Today, just as we were turning to leave Beit El, by the bus stop, just before the firing range, we heard a car speed by and a siren-like sound. There was a light on top, the security car, and it speedily passed other vehicles. Soon we lost sight of it, but then we heard the sirens of what turned out to be an ambulance.
It was obvious that something had happened. Was it a terror attack or traffic accident? We kept looking for clues, via the amount of emergency vehicles and the directions they would take. The ambulance passed us just before the T-Junction, Givat Asaf; then it turned north, our direction. We still had no idea what the emergency was.
We had room for one more passenger, and a familiar-looking woman got in; she said that she was going to Ofra. Then I saw a neighbor of mine, the one who had killed the terrorist who ran over my foot. "Too bad," I said; "he's going further and should have gotten the place."
The woman told us that she really needed to get to Ofra quickly; her daughter had just been shot. Whoah! Then she told us all she knew. A school bus taking high school girls from their school in Maale Levona to Ofra was attacked by terrorists in Sinjil, not far from where the road forks between Shiloh/Eli and Maale Levona. All the woman knew was that her daughter was lightly hurt, and she was going to meet the ambulance in Ofra and then travel with her daughter to the hospital. The fact that we hadn't been met by speeding ambulances was a good sign, meaning no serious injuries. The bus had actually continued to Ofra, where the injured were being treated.
After we dropped her off, we wondered how many hours we would be stuck waiting on the road. That's the usual routine after terror attacks, but we got home pretty quickly.
I watched TV when eating supper. The big news was the Arab rocket attack on Sderot during President Katzav's visit. The people of Sderot are angry at the government for abandoning them, for not following through with their threats to reenter Gaza if southern Israel was attacked, for not protecting them. The response of the reporter, considered one of Israel's best, was outrageous. She argued with the man she was interviewing:
"How can Israel attack the Arabs? Europe will be angry! What if innocent Arabs are injured?"
The Sderot resident tried to explain, but then the interview was cut.

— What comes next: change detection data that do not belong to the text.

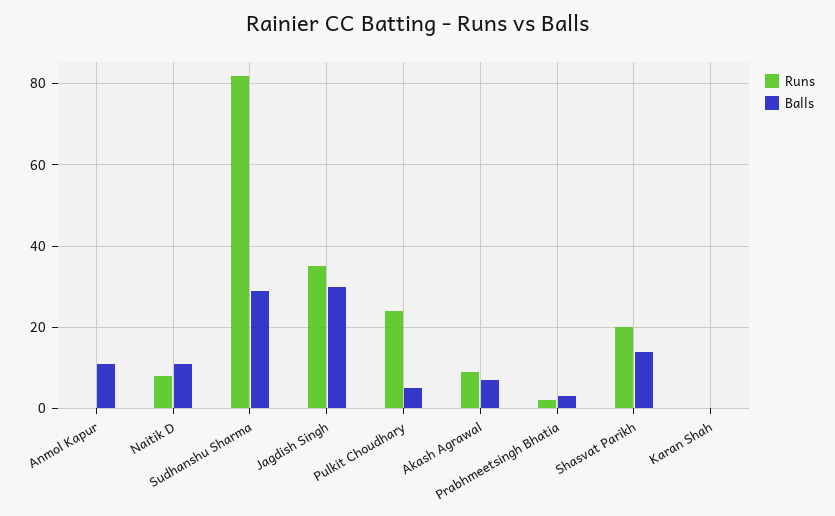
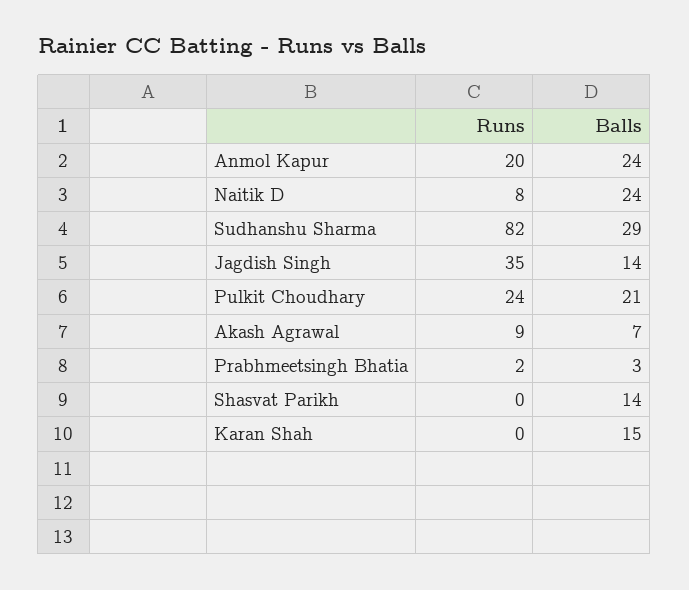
Runs, Anmol Kapur: 0 -> 20
Balls, Anmol Kapur: 10 -> 24
Balls, Naitik D: 10 -> 24
Balls, Jagdish Singh: 30 -> 14
Balls, Pulkit Choudhary: 5 -> 21
Runs, Shasvat Parikh: 20 -> 0
Balls, Karan Shah: 0 -> 15

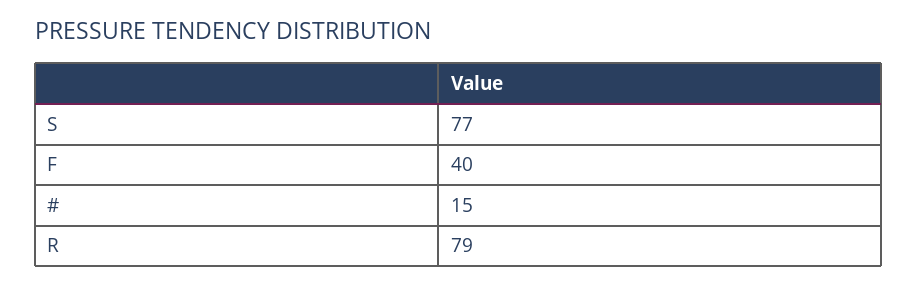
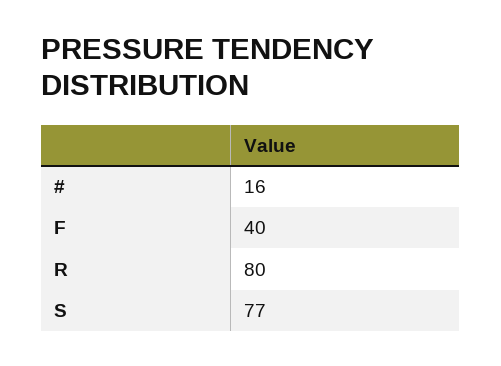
#: 15 -> 16
R: 79 -> 80

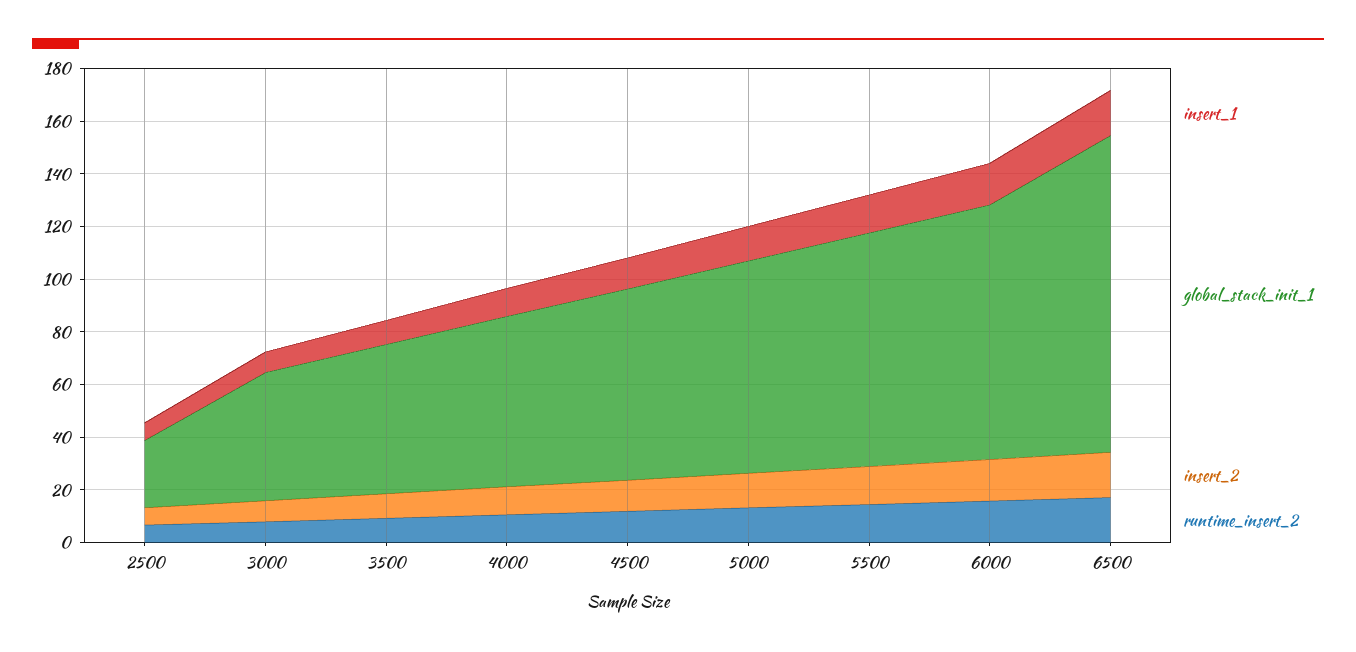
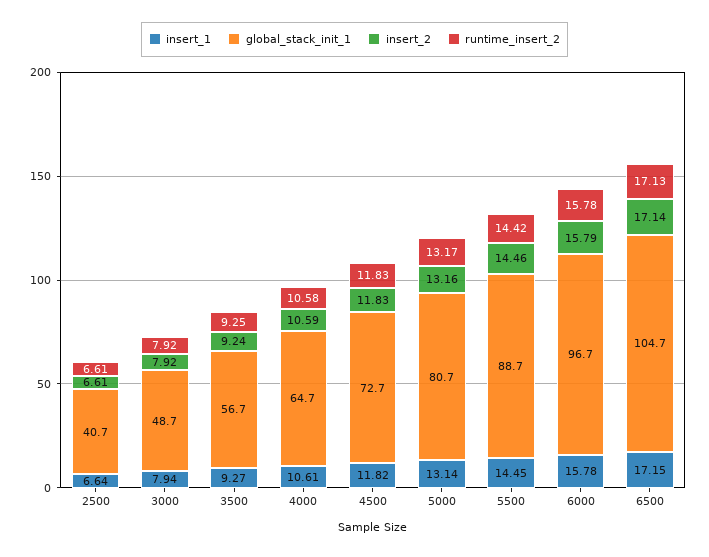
global_stack_init_1, 2500: 25 -> 40.7
global_stack_init_1, 6500: 120 -> 104.7

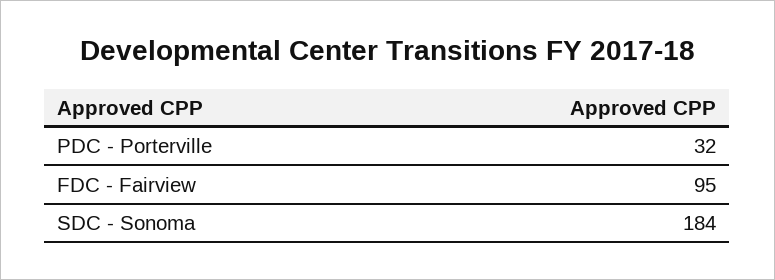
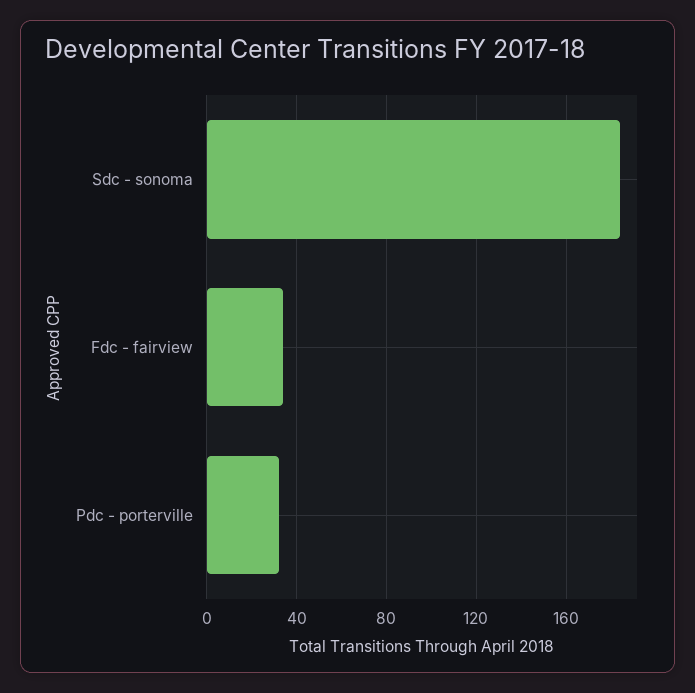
FDC - Fairview: 95 -> 35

Next they showed moving trucks filled with furniture and explained that people are leaving Sderot. They interviewed a woman who said that she had lived there her entire life, but she couldn't take the rocket attacks. She was afraid for her children. If things ever calmed down, she'd return. They gave the impression that the city was ready to fold.
In contrast, who could forget the brave residents of Gush Katif, who suffered constant rocket and mortar attacks from the Arabs and refused to leave their homes.
2 comments:
The problem is that it isn't real to most people. People say they understand WTC 93 or 9-11 but to those who were there it is a different story.
There is a constant in all this mess. The far left always stabs us in the back when we are down. Shortly after 9-11 I became a Cold Warrior again.
Yes, the entire world's in danger, and they refuse to admit that the center of terorism is Gaza, the teflon terrorists.